Most of our current mainstream mantras about trees and woodland have come to seem such emotionally-loaded and inaccurate bollocks, that it’s hard to find a shared clearing in which to start to describe things from my point of view.
Cutting down trees is wrong. So the story goes. They teach it in primary school. The woe and guilt for a lost Eden is cast upon the woodsman. We carry the blame for the sense of disociation felt by urban man. It is a motto as simple and shallow as ‘greedy farmers’.
The exercise of righteousness rather than the effort of understanding. We all do it.
I spent my childhood painfully negotiating ascent up garden trees that I only knew by species years later. A couple of birches were friendly. Two copper beeches were more of a challenge but were a whole dark, secret world inside.

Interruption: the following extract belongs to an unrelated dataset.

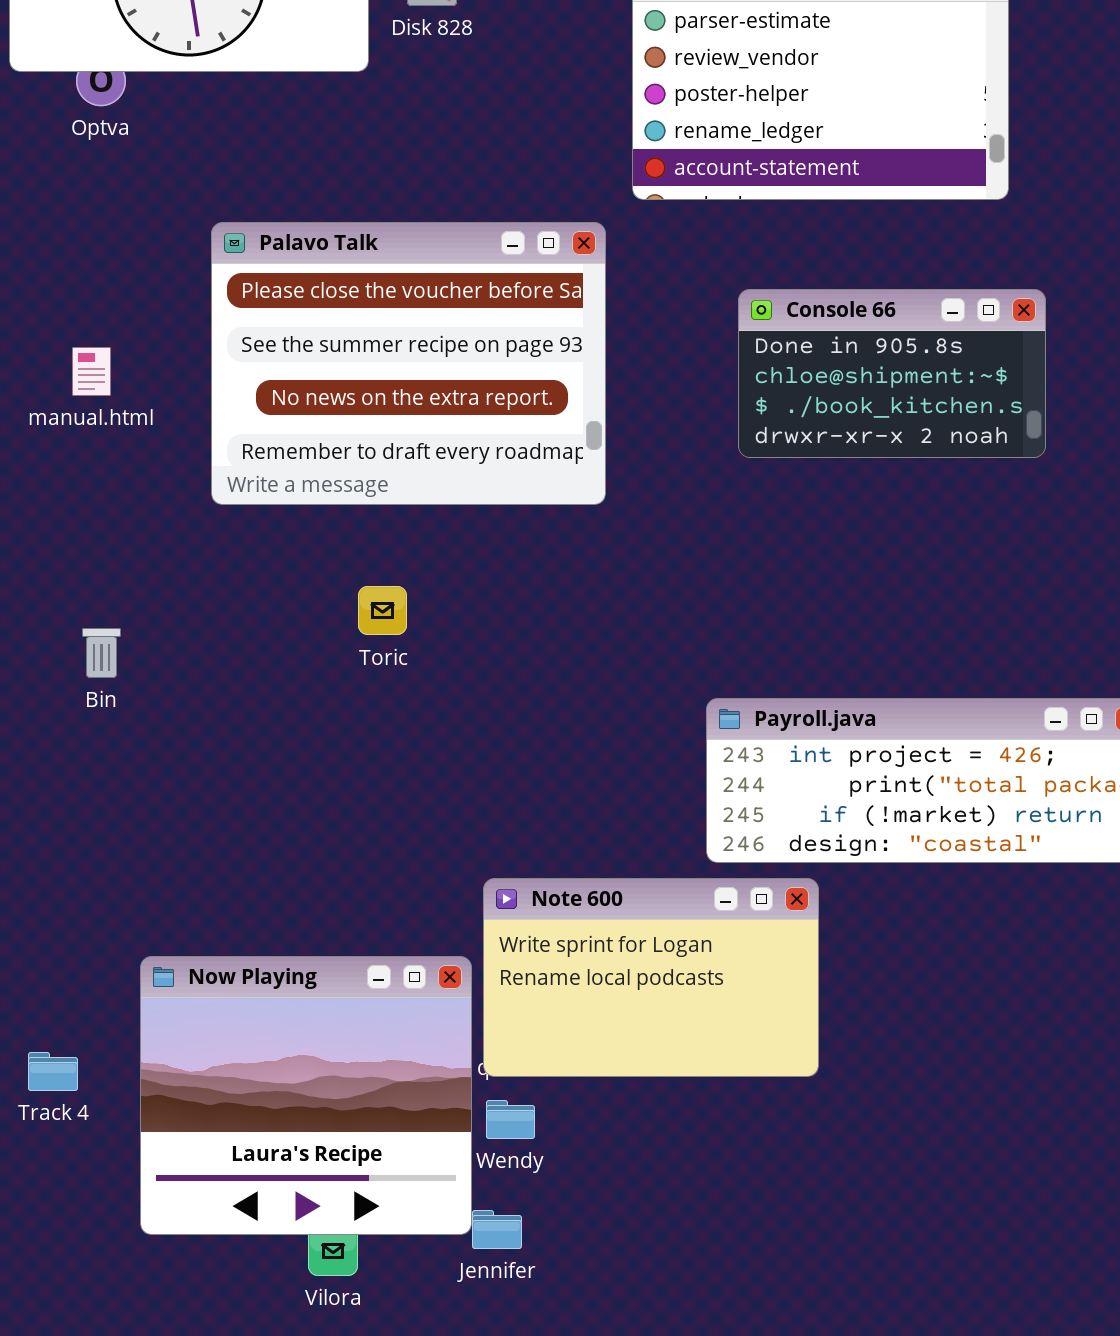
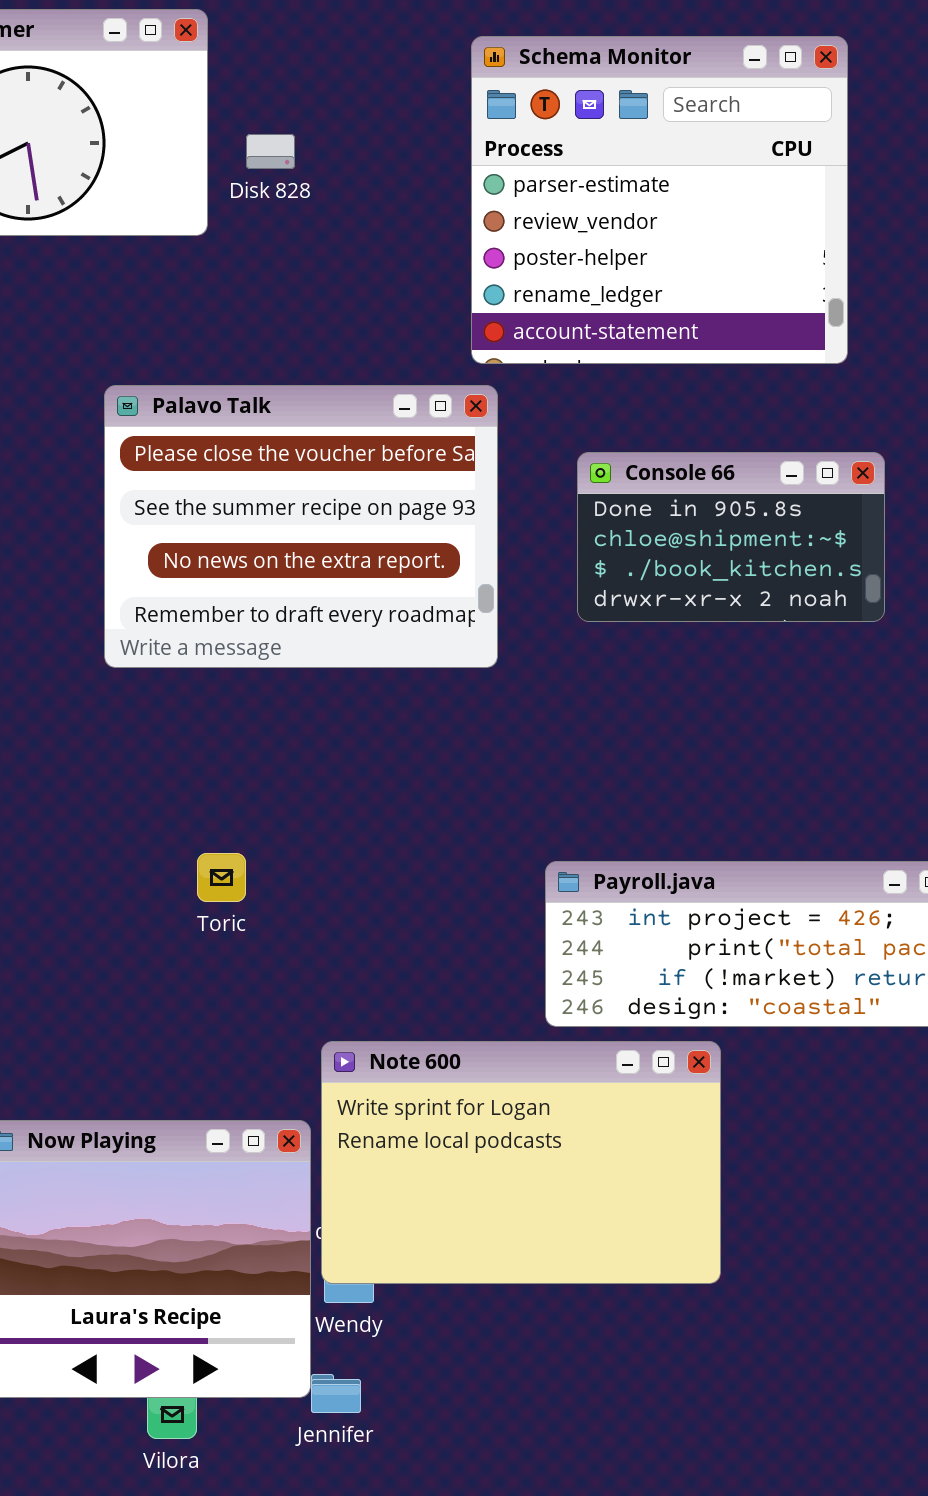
Palavo Talk: [211,222,606,505] -> [104,385,498,668], moved
Toric: [358,586,407,635] -> [197,853,246,902], moved
Note 600: [483,878,819,1077] -> [321,1041,721,1284], resized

My brother had commandeered a huge sycamore for his fastness, but my giant was a many tiered elm, as intricate a climb as Jack’s beanstalk. We had built a platform on every possible level. Gazing from the top, I felt like Doctor Who, looking out over a gleaming, distant urban dreamscape, that was in fact Birmingham’s emergent Bull Ring. That tree fell spectacularly a few years after we had moved. The Bull Ring is being clawed down now too.

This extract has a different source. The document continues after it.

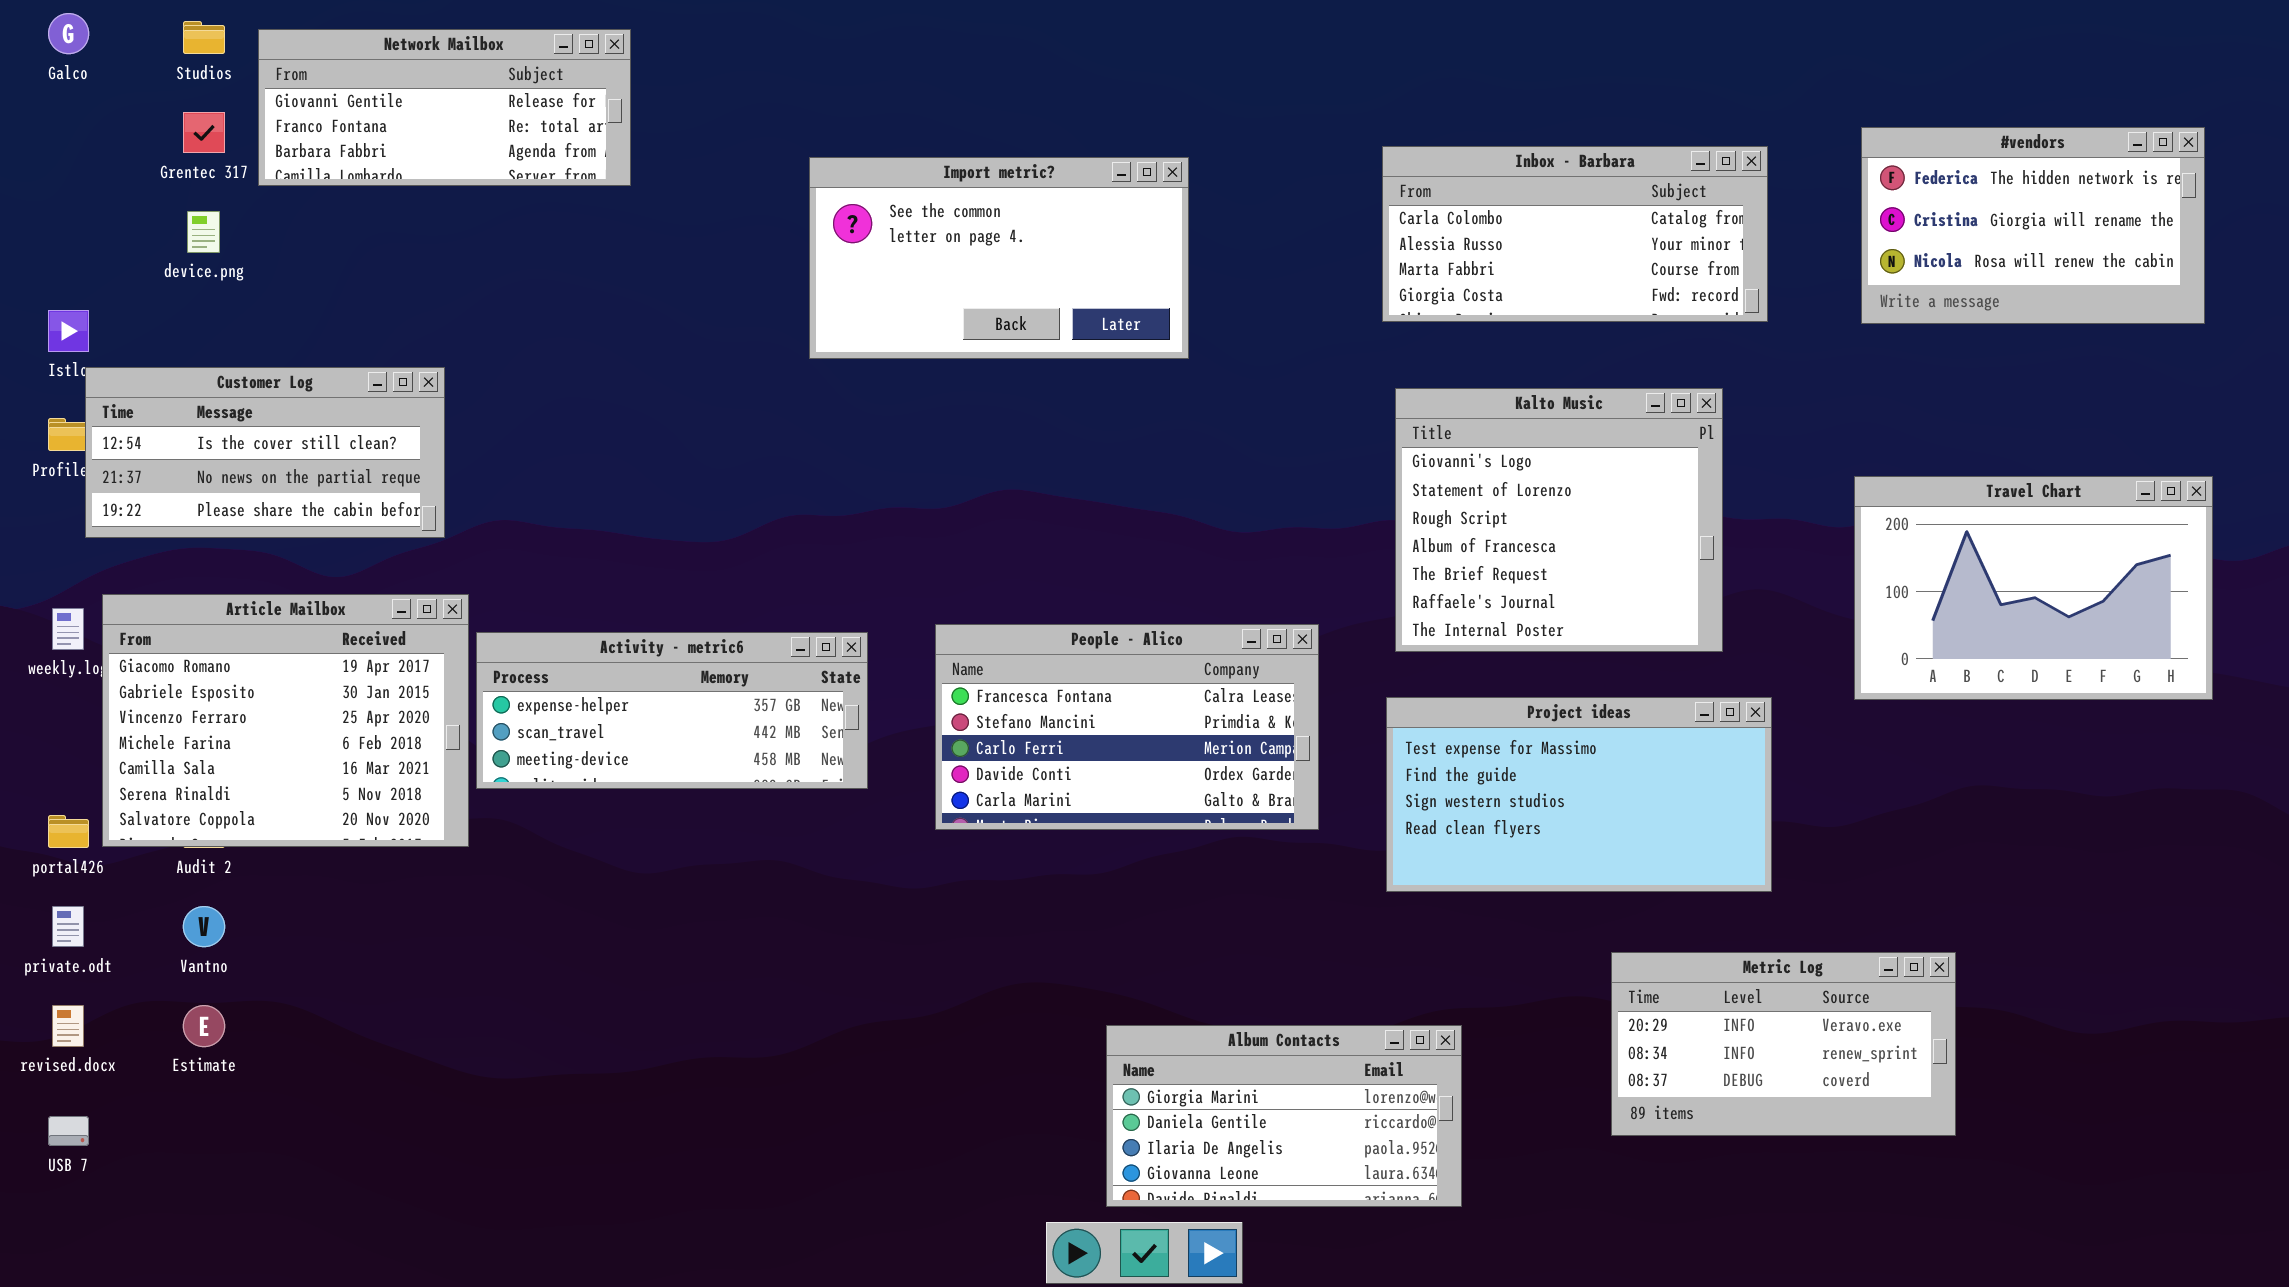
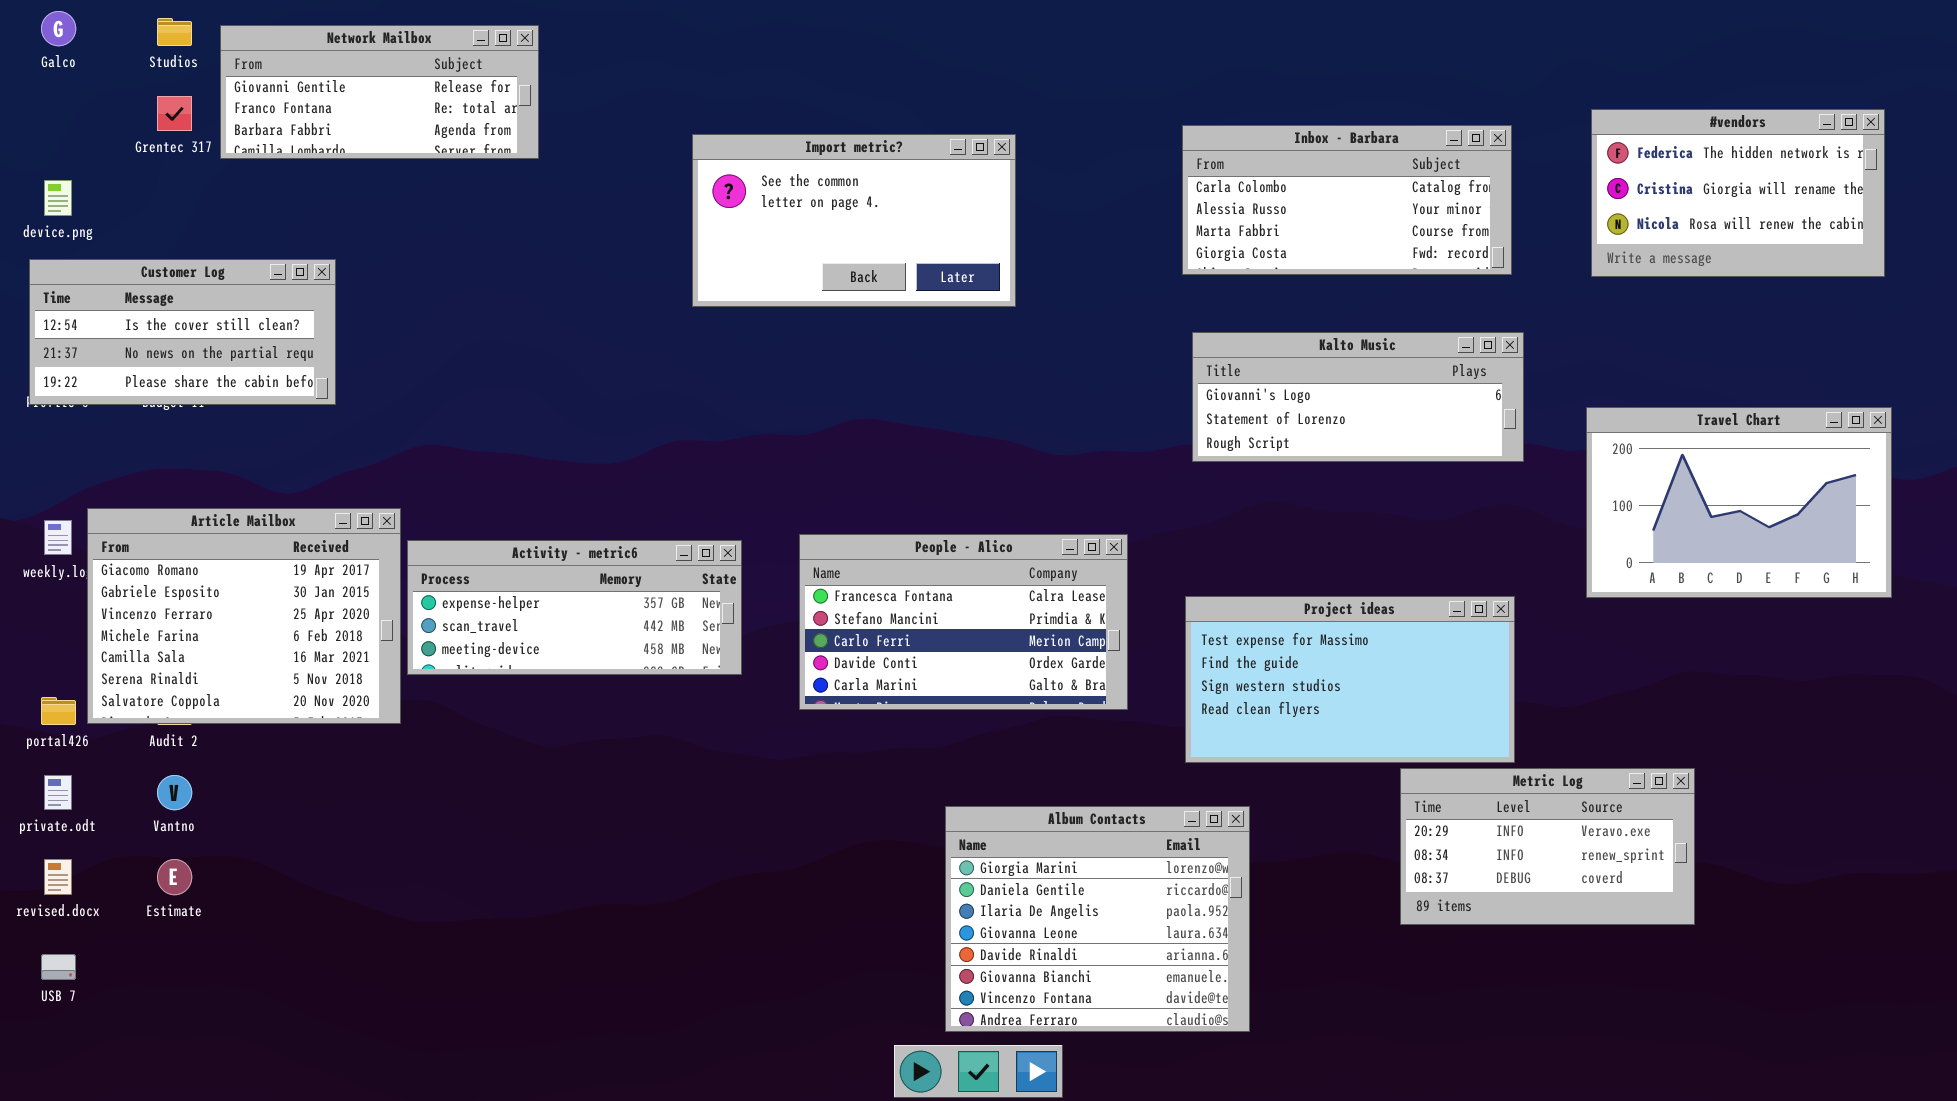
device.png: [187,211,220,253] -> [44,180,72,216], moved
Customer Log: [85,367,445,538] -> [29,259,336,405], moved
Kalto Music: [1395,388,1723,652] -> [1192,332,1524,462], resized
Metric Log: [1611,952,1956,1136] -> [1400,768,1695,925], moved
Album Contacts: [1106,1025,1462,1207] -> [945,806,1250,1032], resized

Apart from these early friends, trees were mainly just the bigger greenstuff that filled up the bits between buildings. The flat stuff was grass.
Having learnt a bit more since then, I try to remember that green is green to most, indistinguishable whether they are looking out over an intensive dairy sward or a long tended hay meadow.
I didn’t really take trees seriously until led there by the logic of my living.
I was after moss, which grows, as you know, between trees. Explanations are like branches, which can lead to thinner and thinner twigs, so let’s just accept that moss was a mission that led me down many a dark bank and into places long untrod.
This was in the Era of the Great Smother.
The Forestry Commission had eagerly planted as many bits of moorland and woodland that had been ransacked for the War, as it could acquire, with plantations, mainly of coniferous trees, and mainly of Sitka Spruce, at regular three foot intervals. Millions of them.
Literally millions were planted between 1955 and 1965.
Literally millions.
The government were acting out resolutions made during years of siege by ‘U’boat. Governments it seems, have a tendency to act out all the things they feel they should have done before the last war, as if the next one will be a re-run.
Elsewhere, demobbed male zeal wore out a plough an hour planting groundnuts.
Africa perhaps heals more quickly. We still look out on the ragged outlines of conifers long past their fell-by dates, largely ignored by a Forestry Commission that has put more effort into virtual forest models and remodelling its public image.

I ventured into forests that were still quietly swallowing peasant landscapes. There were Sitka dangling innocently over old lanes that led to moorland holdings. Bilberry and rowan still grew on field banks in the rides before the wall of Sitka blanketed them.
I saw these plantations grow, and then fall down from inside, trees leaning on each other, broken and creaking.
The Age of Harvesters arrived to swipe them off at the butt, leaving the stumps to be flipped into tangles by a lonely hymac, looking for new clay beneath the peat, for the contract planters to pick their way to, cramming a new generation of sitka clones into place.

There were valley woodlands where some valiant ash regrowth was never beaten by planted Spruce and Larch, but most deciduous stools succumbed to the conifer shadow, and larger stems were ring-barked.
Western Hemlock will grow in semi-shade, so was favoured to ‘fatten up’ old woodlands. Unfortunately, it is vulnerable to stump-rot, which thrives in an ancient forest-floor. Nobody wanted the timber anyway, which was impossible to peel, prone to deep fissures, and wouldn’t even burn well.
It still occupies many woods, blocking the seedbed, and ready to seed itself if a chink in the canopy occurs. There were other disastrous exotics planted, but this is not the place to detail them.
This is not the dock of an ecological war-crimes trial.